One of the largest new projects announced will be the building of a new district in Kuala Lumpur. This new district is expected to boost the output of the construction industry as a whole, as many new jobs and opportunities arise. The city is already known globally for its hyper-modern architecture and large shopping and retail centers; however, the new district will also create an entertainment area. The city wants to become known for its nightlife and entertainment, as much as it is known for its modern architecture. The new district will house numerous new nightclubs and entertainment venues, with the TREC project, or the Taste, Relish, Experience, Celebrate project, being one of the first major attractions to be announced. TREC will be a large purpose-built nightlife complex designed by Veritas and Unit One. It will consist of five concept zones in the center of the city spanning seven acres, with each zone having its own mood and style. TREC will house a range of fine dining restaurants, cafes, pubs, bars, and entertainment options, as well as green spaces for relaxation. It will be built to fit in with city’s modern architecture and is likely to attract tourists and locals alike.

CEMENT

Naturally, when the construction sector experiences strong growth, this in turn leads to a surge in demand for cement. This has led to one of the country’s largest manufacturers to increase production. Cahya Mata Sarawak announced plans to increase its capacity by close to 60% in early 2015 with the opening of a third grinding plant, which is set to open in 1Q2016. This should raise the company’s production to 2.75 million tons per year. Demand for cement in Sarawak alone has been growing by 3-4% per year, and the increased production is hoped hope to meet those needs. Currently, Cahya Mata Sarawak has a production capacity of 1.75 million tons through two plants located in Kuching and Bintulu.
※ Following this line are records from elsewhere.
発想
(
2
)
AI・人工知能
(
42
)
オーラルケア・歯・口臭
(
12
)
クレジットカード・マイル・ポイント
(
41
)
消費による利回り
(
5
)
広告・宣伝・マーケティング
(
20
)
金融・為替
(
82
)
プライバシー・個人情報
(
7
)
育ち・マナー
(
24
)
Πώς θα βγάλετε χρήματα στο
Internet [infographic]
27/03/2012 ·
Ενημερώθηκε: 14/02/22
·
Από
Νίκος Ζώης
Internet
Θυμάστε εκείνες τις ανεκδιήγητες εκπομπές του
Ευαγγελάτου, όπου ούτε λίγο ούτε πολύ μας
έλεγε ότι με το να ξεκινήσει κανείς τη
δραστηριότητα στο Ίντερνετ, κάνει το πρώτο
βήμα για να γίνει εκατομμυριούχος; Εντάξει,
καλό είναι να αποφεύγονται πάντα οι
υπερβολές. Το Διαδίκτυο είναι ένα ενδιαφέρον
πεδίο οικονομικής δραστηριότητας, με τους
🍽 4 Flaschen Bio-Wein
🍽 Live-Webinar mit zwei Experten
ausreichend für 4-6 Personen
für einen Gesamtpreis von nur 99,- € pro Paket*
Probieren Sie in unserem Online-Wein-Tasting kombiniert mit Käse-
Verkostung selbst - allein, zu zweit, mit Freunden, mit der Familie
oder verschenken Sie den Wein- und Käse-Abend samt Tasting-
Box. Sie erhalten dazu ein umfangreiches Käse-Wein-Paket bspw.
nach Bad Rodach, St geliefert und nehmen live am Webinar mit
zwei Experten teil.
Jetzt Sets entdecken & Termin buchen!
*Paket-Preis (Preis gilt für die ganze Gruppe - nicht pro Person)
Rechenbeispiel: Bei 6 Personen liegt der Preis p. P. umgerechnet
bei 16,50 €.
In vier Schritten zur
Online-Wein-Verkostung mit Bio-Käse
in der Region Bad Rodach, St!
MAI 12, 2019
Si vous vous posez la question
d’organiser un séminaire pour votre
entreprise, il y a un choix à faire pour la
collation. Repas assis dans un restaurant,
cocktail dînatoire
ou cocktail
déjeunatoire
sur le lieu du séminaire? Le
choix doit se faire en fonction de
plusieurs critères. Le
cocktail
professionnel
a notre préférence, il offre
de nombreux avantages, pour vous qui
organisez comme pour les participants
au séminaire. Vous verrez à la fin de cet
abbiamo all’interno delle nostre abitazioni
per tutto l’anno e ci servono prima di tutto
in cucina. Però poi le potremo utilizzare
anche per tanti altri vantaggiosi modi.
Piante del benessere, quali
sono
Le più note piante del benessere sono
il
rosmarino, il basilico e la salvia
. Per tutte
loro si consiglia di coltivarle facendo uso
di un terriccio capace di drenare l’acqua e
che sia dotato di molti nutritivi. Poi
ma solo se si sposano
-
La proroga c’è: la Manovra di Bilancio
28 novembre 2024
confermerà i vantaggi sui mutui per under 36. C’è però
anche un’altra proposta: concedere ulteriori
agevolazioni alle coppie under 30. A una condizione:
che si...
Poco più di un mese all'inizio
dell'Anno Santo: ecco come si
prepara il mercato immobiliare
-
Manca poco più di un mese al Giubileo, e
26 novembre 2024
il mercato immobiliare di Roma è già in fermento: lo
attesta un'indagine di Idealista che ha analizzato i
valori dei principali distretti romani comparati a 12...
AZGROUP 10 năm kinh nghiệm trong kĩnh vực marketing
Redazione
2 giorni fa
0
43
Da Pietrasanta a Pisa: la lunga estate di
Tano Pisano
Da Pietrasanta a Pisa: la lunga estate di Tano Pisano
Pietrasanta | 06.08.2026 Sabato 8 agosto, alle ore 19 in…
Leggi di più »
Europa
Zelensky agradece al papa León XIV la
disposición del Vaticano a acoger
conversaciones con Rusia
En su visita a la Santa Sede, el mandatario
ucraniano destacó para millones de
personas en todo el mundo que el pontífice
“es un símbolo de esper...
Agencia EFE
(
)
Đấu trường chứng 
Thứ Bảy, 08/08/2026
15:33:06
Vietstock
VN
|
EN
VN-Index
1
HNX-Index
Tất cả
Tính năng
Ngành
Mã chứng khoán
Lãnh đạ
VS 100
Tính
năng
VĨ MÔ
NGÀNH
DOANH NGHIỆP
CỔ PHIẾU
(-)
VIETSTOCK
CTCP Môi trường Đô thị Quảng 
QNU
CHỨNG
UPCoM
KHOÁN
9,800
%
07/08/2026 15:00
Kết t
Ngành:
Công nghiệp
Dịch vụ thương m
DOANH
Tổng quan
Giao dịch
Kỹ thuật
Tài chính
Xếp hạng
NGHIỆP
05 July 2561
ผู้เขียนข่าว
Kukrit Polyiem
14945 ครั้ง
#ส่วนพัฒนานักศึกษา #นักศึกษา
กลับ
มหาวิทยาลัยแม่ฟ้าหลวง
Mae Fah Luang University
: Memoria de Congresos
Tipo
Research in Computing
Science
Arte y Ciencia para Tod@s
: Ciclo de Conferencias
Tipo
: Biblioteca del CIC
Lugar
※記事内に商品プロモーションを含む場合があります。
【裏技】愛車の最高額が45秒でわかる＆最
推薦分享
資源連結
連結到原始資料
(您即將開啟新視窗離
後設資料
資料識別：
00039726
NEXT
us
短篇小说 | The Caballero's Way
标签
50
Between 2010 and 2014, these plants were running at an average of 85% capacity. The company is also looking to upgrade its existing facilities with an investment of $4 million throughout 2015 in an effort to bolster its cement distribution capabilities, which will include an expansion and improvement to its main jetty that will help with the handling of raw material imports as well as the export of bagged and bulk cement. The Managing Director of Cahya Mata Sarawak, Datuk Richard Curtis, believes that some of the main drivers behind the cement industry’s recent growth are the number of new, large projects that are currently underway or have been announced. The amount of transport infrastructure alone, which includes 5,400km of state roads in Sarawak and 680km of federal roads, is a major factor in the sector’s strong growth figures.

A healthy economy is always backed by a strong construction sector. Malaysia is currently experiencing a building boom with a number of significant projects getting off the ground. These major investments will resonate throughout the economy and help to boost the country’s development.